S. T. – Je n’y ai jamais été imperméable. C’est avec le christianisme (qui est la politique de la Parole) que j’ai pris des distances, pas avec la figure du Christ ni l’espace géo-civilisationnel de la chrétienté. J’aime le Verbe, le Livre, l’idée de Dieu, le feu christique et l’empreinte culturelle de l’Évangile sur les sociétés. Mais ce qui sort des conciles, des bulles, des synodes et des encycliques m’intéresse moins que ce qui descend du ciel. C’est comme en politique : une grande idée me plaît davantage que le rapport d’un énième congrès.

P. N.-D. – Pourtant, vous dites aussi que vos escalades sur le toit de la cathédrale « étaient une prière »…

S. T. – C’est une liturgie. Avec sa sanction (la chute), son élévation physique et symbolique, son engagement. On offre un peu de soi, par un effort acrobatique, à un objet qu’on célèbre. C’est pour cela que ces nuits d’escalade étaient comme un rituel. Après tout, se mettre à genou sur un prie-Dieu ou à califourchon sur une gargouille ne sont que des différences de position.

P. N.-D. – Avec la réouverture de la cathédrale, pensez-vous qu’il y ait un nouveau chapitre à écrire dans votre livre ?

S. T. – Non, le forfait a été réparé, les plaies cautérisées. À présent il faut s’occuper des autres ruines : le langage, les rapports humains, la concorde, la paix intérieure, le silence, l’art, la lecture, la nature, toutes ces allégeances à la beauté et à l’esprit qui ont été dévastées par le spectacle et la marchandise, deux puissances dont nous subissons le règne hideux.

P. N.-D. – D’une certaine façon, Notre-Dame vous a aidé à réparer votre corps meurtri par une terrible chute. Votre nouveau spectacle, consacré à la cathédrale, est-il une façon de l’aider à votre tour ?

S. T. – Je paie mes dettes. Je suis le débiteur insolvable de ce que Notre-Dame m’a apporté. Je dis mon admiration pour le miracle gothique et ma fascination pour les ouvrages humains qui demeurent, survivent au temps, passent les modes. C’est bien peu de choses que de rendre en mot ce que l’on a reçu en grâce. Mais on fait avec ce que l’on peut. Moi, je peux écrire.

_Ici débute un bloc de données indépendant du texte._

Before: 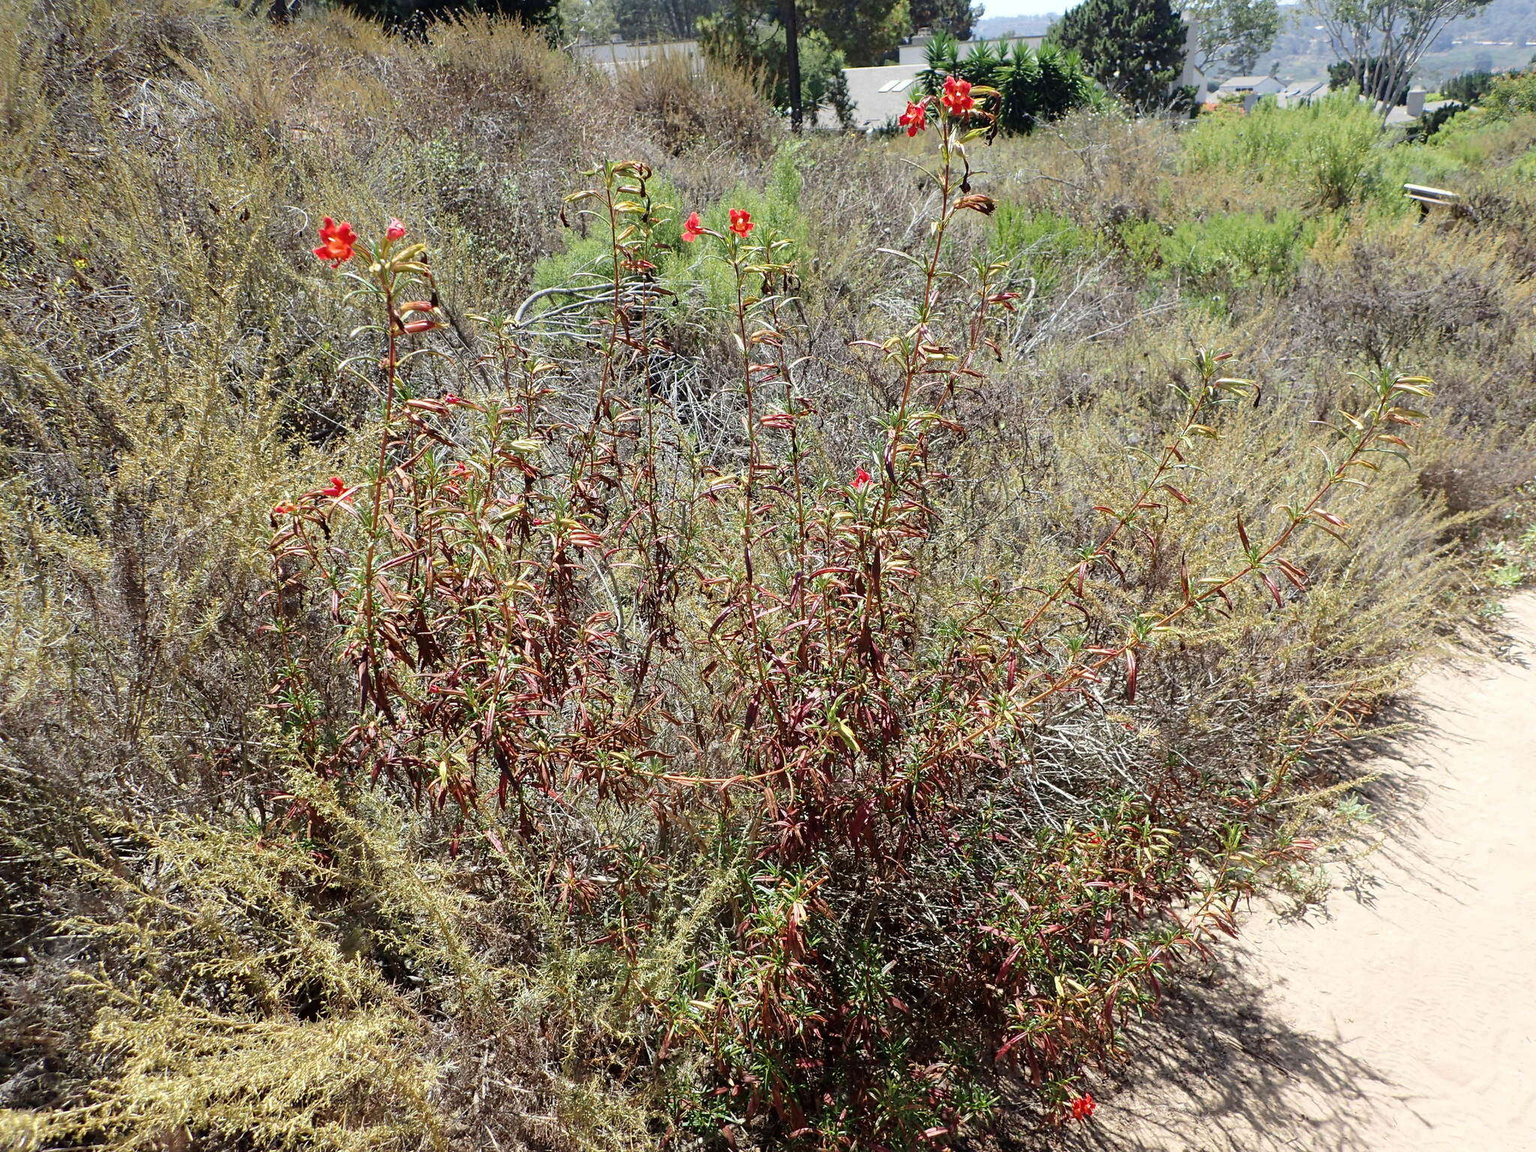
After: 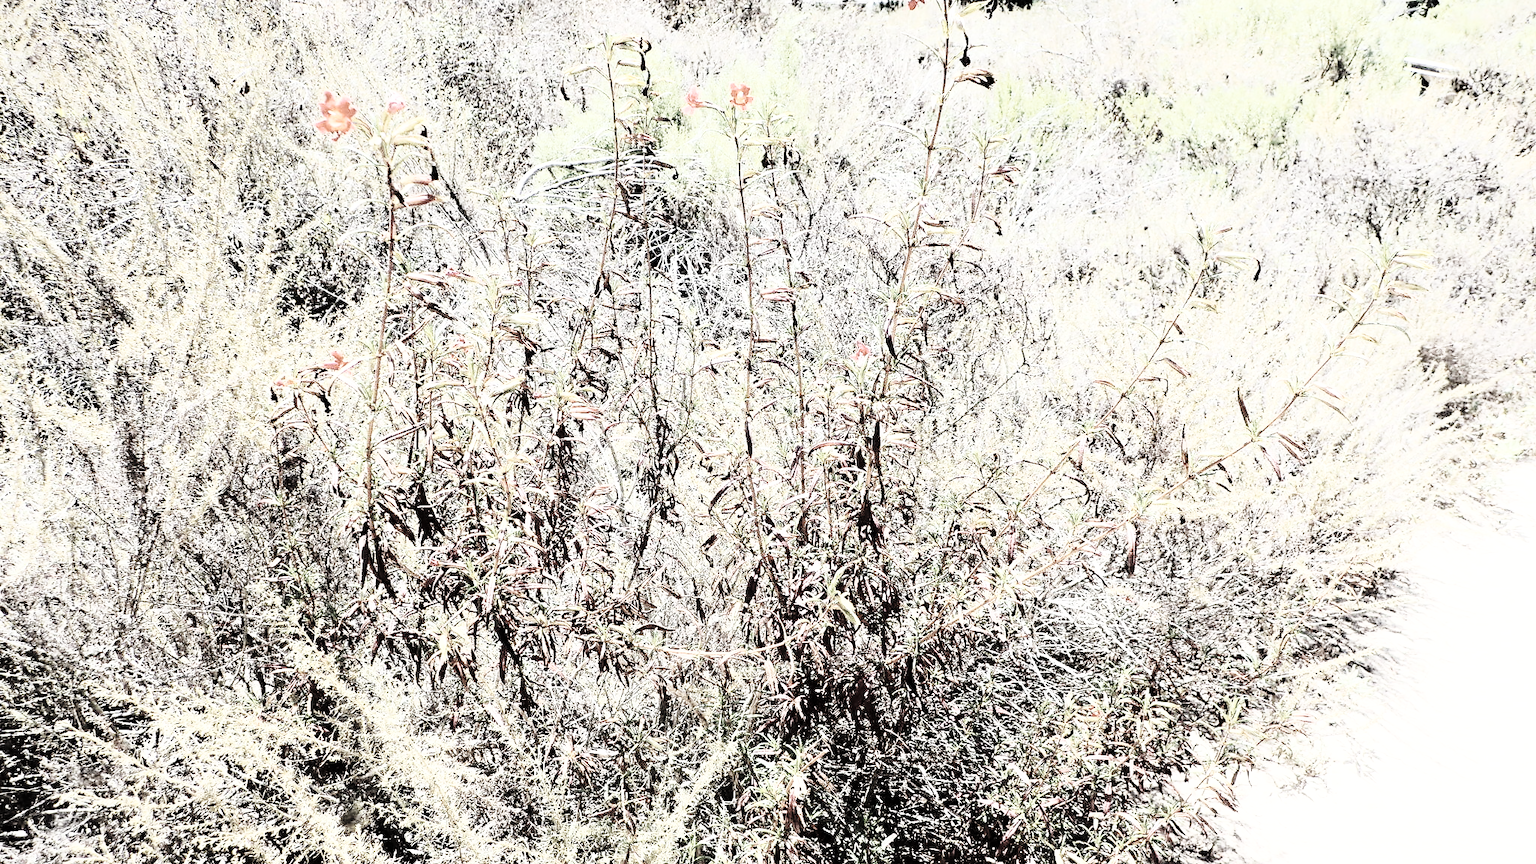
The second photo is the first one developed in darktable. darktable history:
color correction: saturation 0.3
crop: top 11.038%, bottom 13.962%
exposure: exposure 0.6 EV, compensate highlight preservation false
rgb curve: curves: ch0 [(0, 0) (0.21, 0.15) (0.24, 0.21) (0.5, 0.75) (0.75, 0.96) (0.89, 0.99) (1, 1)]; ch1 [(0, 0.02) (0.21, 0.13) (0.25, 0.2) (0.5, 0.67) (0.75, 0.9) (0.89, 0.97) (1, 1)]; ch2 [(0, 0.02) (0.21, 0.13) (0.25, 0.2) (0.5, 0.67) (0.75, 0.9) (0.89, 0.97) (1, 1)], compensate middle gray true
base curve: curves: ch0 [(0, 0) (0.036, 0.025) (0.121, 0.166) (0.206, 0.329) (0.605, 0.79) (1, 1)], preserve colors none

P. N.-D. – Selon vous, quelle place tient Notre-Dame dans notre pays ?

S. T. – Le mouvement public et le saisissement privé qui ont suivi l’incendie ont prouvé que l’on ne se débarrasse pas si facilement des liens avec le ciel dans une société. Quelle erreur d’avoir décrété aussi brutalement la mort de Dieu ! Le supermarché, le spectacle et le loisir ont aussitôt investi l’espace vacant. C’est toujours ainsi. L’humanité marche comme l’hydraulique : il y a toujours une horreur du vide. Et dans la tuyauterie historique, le gloubi-boulga spiritualo-matérialiste est venu combler la vieille circulation spirituelle. Je n’aime pas les états théocratiques genre islamo-martiaux. Mais pas non plus les hubs matérialistes qui instituent une citoyenneté de supermarché. Entre les deux, il y a des pays démocratiques qui n’oublient pas l’importance de leurs traditions spirituelles, l’Italie par exemple, moins déspiritualisée que la France.